_Page:_
______

They had a, a full life and you wonder who they were. Well, when we're caring for our parents, we know who they were. And so just to keep that in mind and to just what will honor them.
Jan: Okay, welcome everybody, to Just Talking About Jesus. I have Ruth Cowles here today. Welcome, Ruth.
Ruth: Thank you.
Jan: Nice to have you here. Could you just give us a little bit of your background, your who you are, a little bio?
Ruth: Okay. All right. Well, I'm a wife and a mother and a grandmother and a great grandmother.
I've married 50 years to my husband Peter, and we have three adult children who have brought three wonderful spouses into our family. And they're seven children, so seven grandchildren. And our oldest granddaughter next to oldest granddaughter, just had her first son, so.
And due to have her second child this year. So we are just adding to the, adding to the family.
My husband and I spent 17 years in Africa as missionaries and then we moved to Kansas. I'm from Pennsylvania originally.
Jan: So.
Ruth: And so is he. And so Kansas was like a whole new new area for us, you know, uncharted ground. Right. So we're here. We've been here a number of years now, and I was on a church staff here as the minister to women.
Did a lot of teaching,
counseling, you know, leadership, things on the church staff. And then I. I retired. And since I left my job.
You know, you don't really ever retire. Right. I mean, I was raised in a ministry family. Yeah, you don't. You. You just don't get paid for it anymore. And so since retiring, I.
I do weekly women's Bible studies,
and I like writing. I'm a blogger, so I blog. And.
Yeah. And my husband's retired also, so we're just in that stage of life.
Jan: It's a good stage, isn't it?
Ruth: It's a wonderful stage. Yeah. I love it. I love it.
Jan: You know how wonderful it would be?
Ruth: Well, I have people that, you know, they're like. They're bored. They don't know what to do with themselves. And I'm like, oh, never had that problem.
So I'd like to see what that's like. Just one.
Jan: When our kids were growing up, we wouldn't.
Ruth: We.
Jan: We said that they couldn't say the B word board was not in our vocabulary. And if you didn't, I could find something for you to do, like clean your room or.
Exactly.
Ruth: That's how my mother raised us, too. Yeah. Don't you never tell your mom you're bored?
Jan: And then they always found something they forgot they had, and then they weren't bored anymore. See, it was.
Ruth: It. Right. They found something that was more fun than what we were offering them. Right, Exactly.
Jan: Exactly. So you had a little bit of interruption in. In your life with your mom had dementia. What was. Talk to us about that. What was that like for you?
Ruth: Right.
Well, you know, we were in Africa. She was widowed at age 68,
so she lived by herself for 22 years after my dad died. And she was a very strong, very stoic. You know, she raised on a farm and. And immigrant parents, and she just.

______

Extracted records
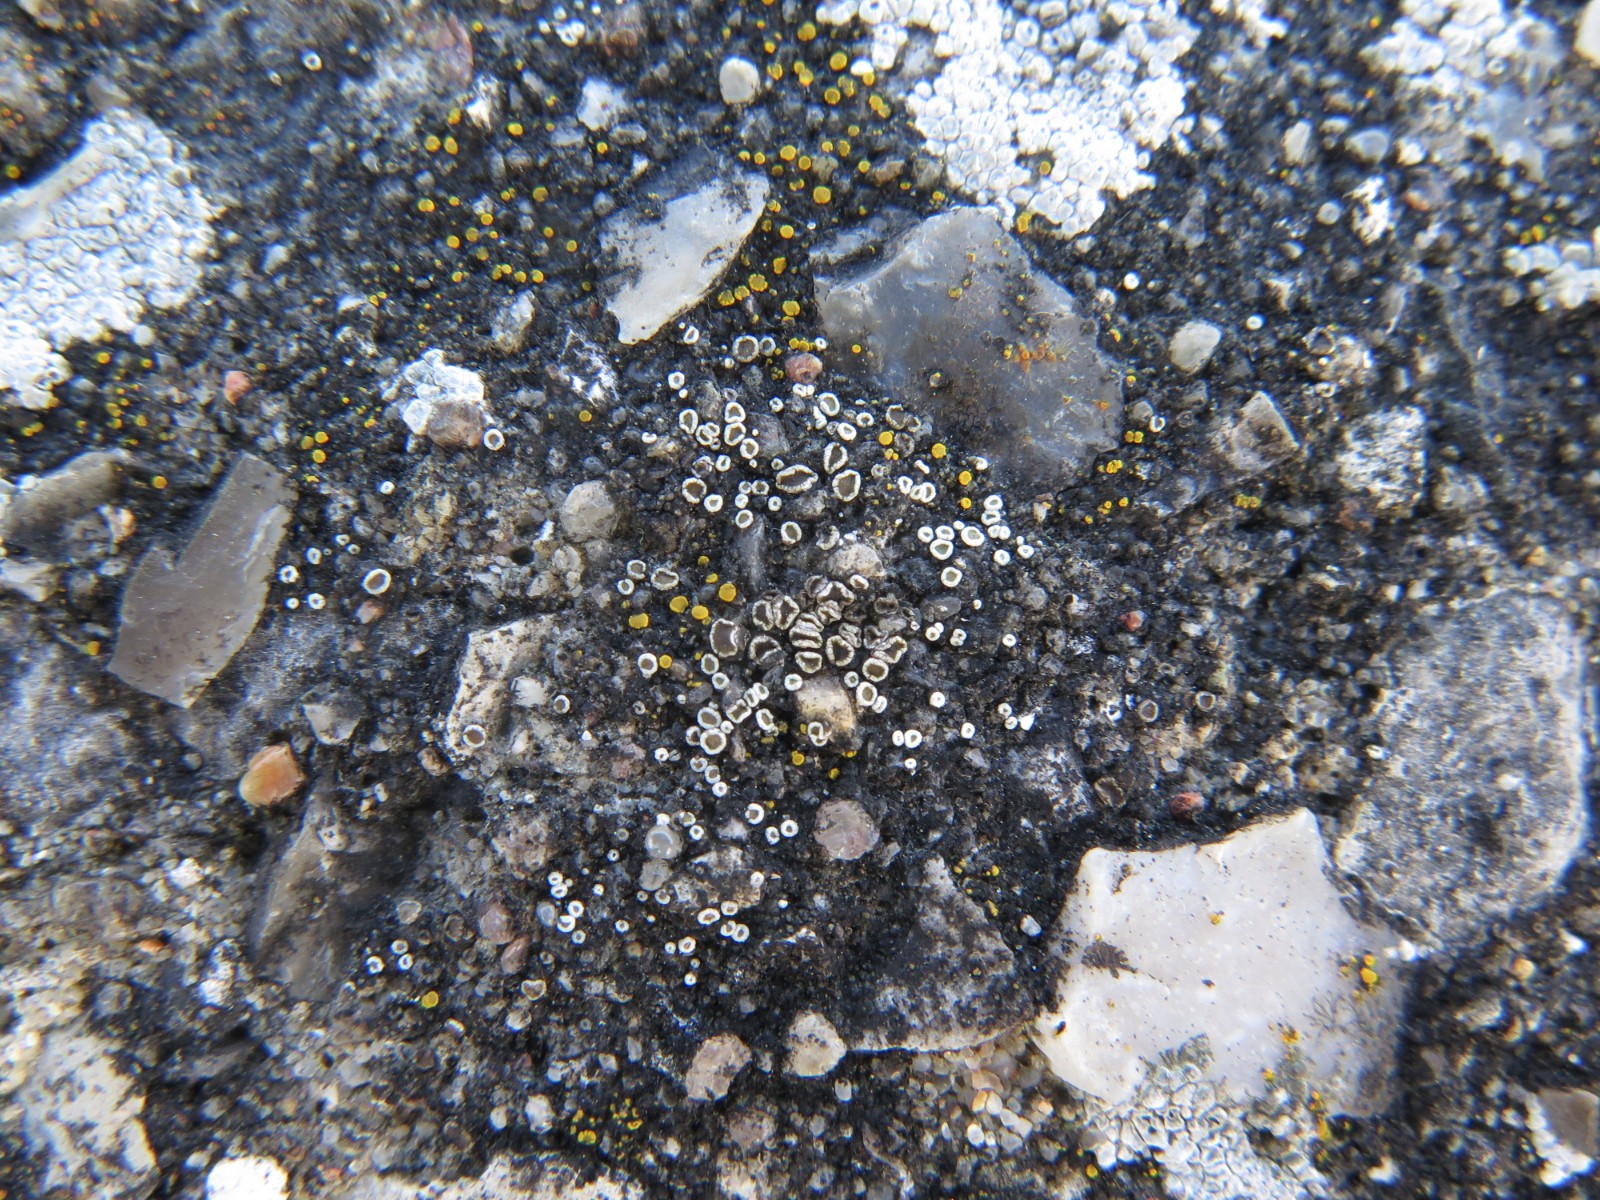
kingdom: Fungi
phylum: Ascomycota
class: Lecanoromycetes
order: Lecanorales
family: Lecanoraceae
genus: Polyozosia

______

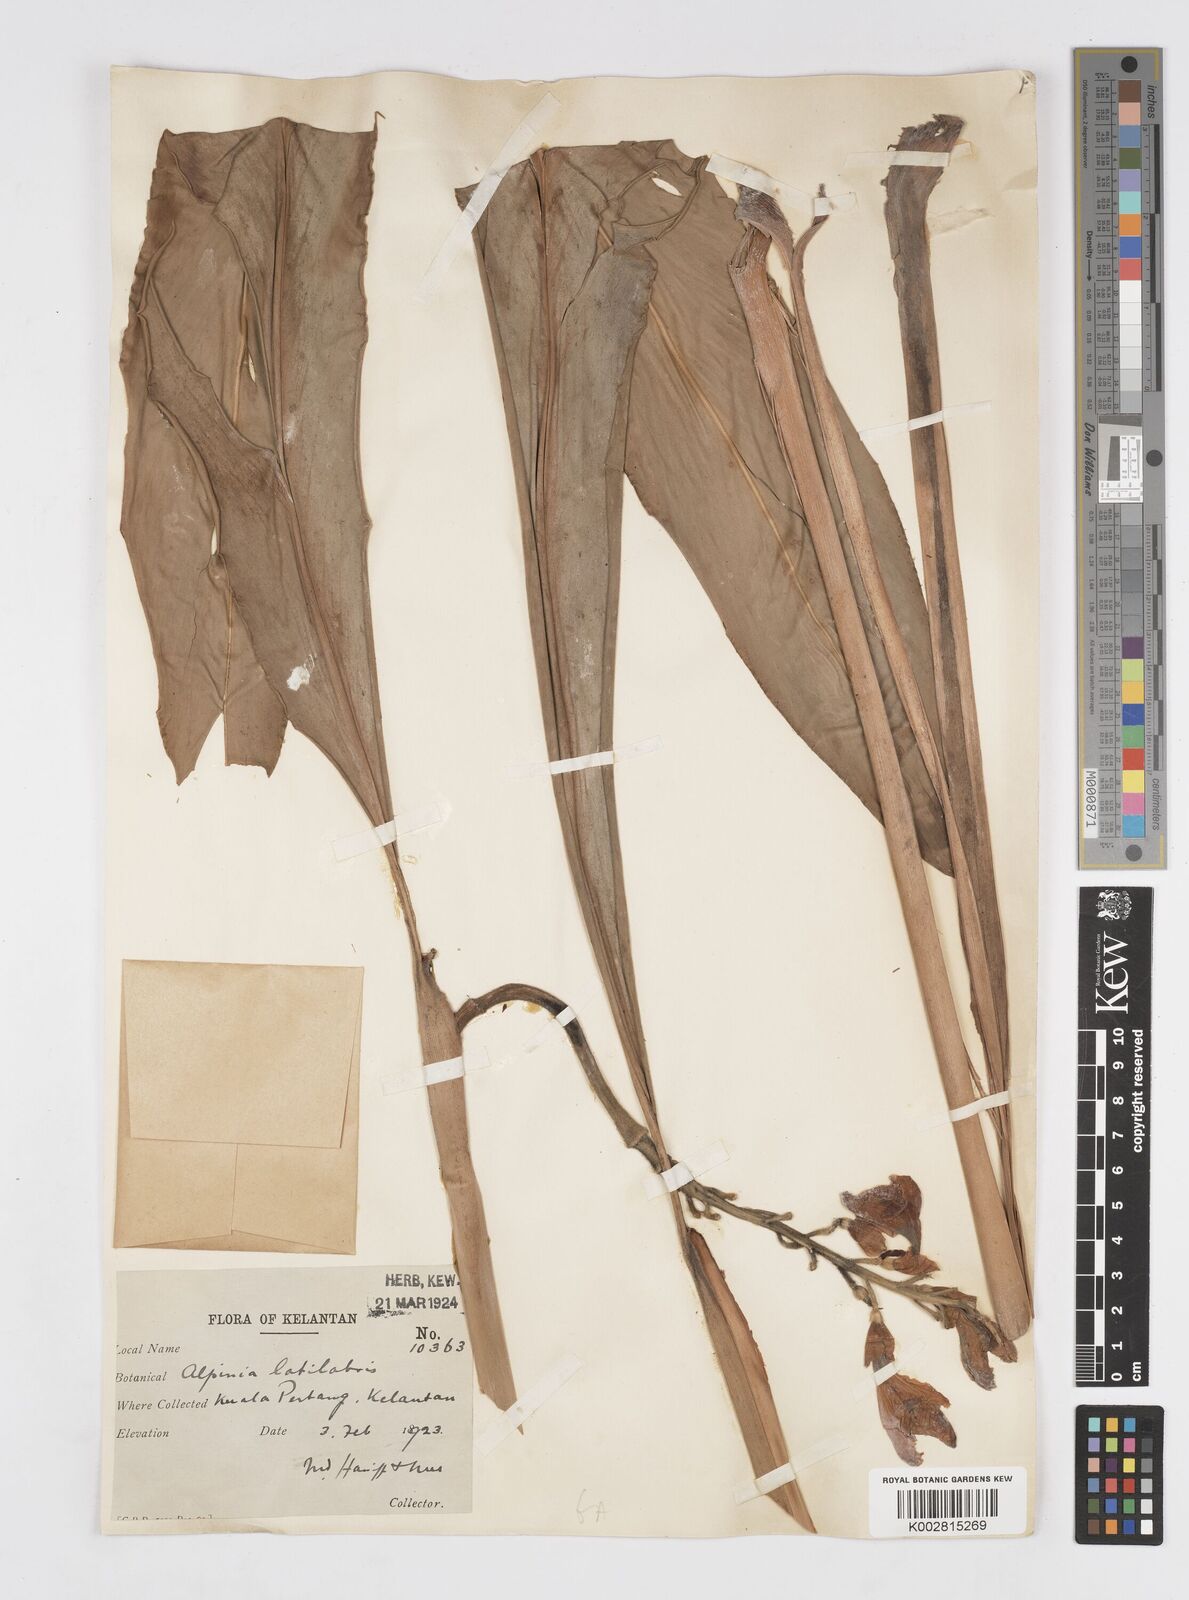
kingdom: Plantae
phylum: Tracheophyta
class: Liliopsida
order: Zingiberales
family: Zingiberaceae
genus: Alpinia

______

_Given problem 1:_
Repeat word for word the portion of the interview with Ruth Cowles that opens with the words containing "You know, you" and closes with "I blog. And.".
_Given problem 2:_
Carry on the interview with Ruth Cowles from the point where it stops.

_Task result 1:_
You know, you don't really ever retire. Right. I mean, I was raised in a ministry family. Yeah, you don't. You. You just don't get paid for it anymore. And so since retiring, I.
I do weekly women's Bible studies,
and I like writing. I'm a blogger, so I blog. And.

_Task result 2:_
She was a rock, you know, and so living on her own. She was very independent,
and she and dad had been in ministry together,
so when he died, we were still overseas, but I have two brothers that lived in her same town in Pennsylvania,
and so they were, you know, checking in on her and looking in on her, and she actually traveled to Africa to visit us. Even after dad died, she came once without him.
So I Mean, she was just that kind of a person, you know, and nothing stopped her. Well, my brothers actually began to see more and more of her changes in her mentally.
And when we moved back to America, we moved to Kansas. And so I would fly back and forth, you know, of course we'd visit mom and everything, but I wasn't there day to day to, like, notice everything.
But there were times when I. I caught glimpses of something wasn't right, you know, And I think what really clinched it, you know, my brother's. My one brother checked on her twice a day because he's.
His office was past her house, so he would check in on the way there and on the way back. And,
you know, he began to tell me some things that he would, you know, he would go in and the water would be running, or the stove would be on and the pot would be, you know, empty, and.
Or she would just odd things, you know, that. And. Or he'd get there after work and she'd be just sitting in the dark, you know, in her living room in her chair.
And so he was looking after her the best that he could while working, of course. So then we started to hire some. A dear, sweet Kristen lady to come in and spend time with mom, kind of like a companion.
And mom always felt like she was.
The companion lady was just a visitor. You know, mom was. Was hosting this. This woman. But they became good friends and. And it was a. It was okay for a while.
Jan: Yeah.
Ruth: But she didn't have anybody there 247 to actually see what was going on during the night. And. And so I think I noticed a few things. Once when I was home, she wanted to go visit her.
Her sisters that lived a few hours away. And she had been. I mean, she had been driving back and forth from there for years previously, and so I thought nothing of it.
Sure, I'll be happy to take you down there. Well, we get partway down there. We're on the Pennsylvania Turnpike, and she can't remember where she's going. Like, I'm driving, but I didn't know the way.
And it never dawned on me that my mom was going to not know how to get there. Yeah, she did not know how to get there. So it was a very interesting.
It was an interesting trip.
Eventually, I actually pulled off and got off the turnpike and got into the town. I knew that where the town was, and I actually asked. I saw a mailman in his mail truck, and I knew I was somewhere kind of in the vicinity, so I actually asked the mailman it was.
Anyway, that was a clue that she can't be driving around anymore by herself because she doesn't know where she's going.
So I think it all really came to a head on her 90th birthday.
And we all were there to have a. Her birthday was always on Mother's Day weekend. And so we always would celebrate Mother's Day and her birthday at the same time.
And so we had. The grandkids were there, and, you know, we had the cake and the flowers and the gifts and everything. And. And it became very apparent that she had no idea what was going on.
And we sang Happy Birthday to. And then. And then she goes, oh, is that what this is all about?
And then I'm like, mom, do you know whose birthday it is? And she said, no, I don't. I said, well, it's yours.
Jan: Yeah.
Ruth: You know, it's like she can't be living by herself. You know, she was just. Just. She had stopped socializing. She had stopped going to church, and church was a huge part of her life since she met the Lord as a.
As a young. Young adult.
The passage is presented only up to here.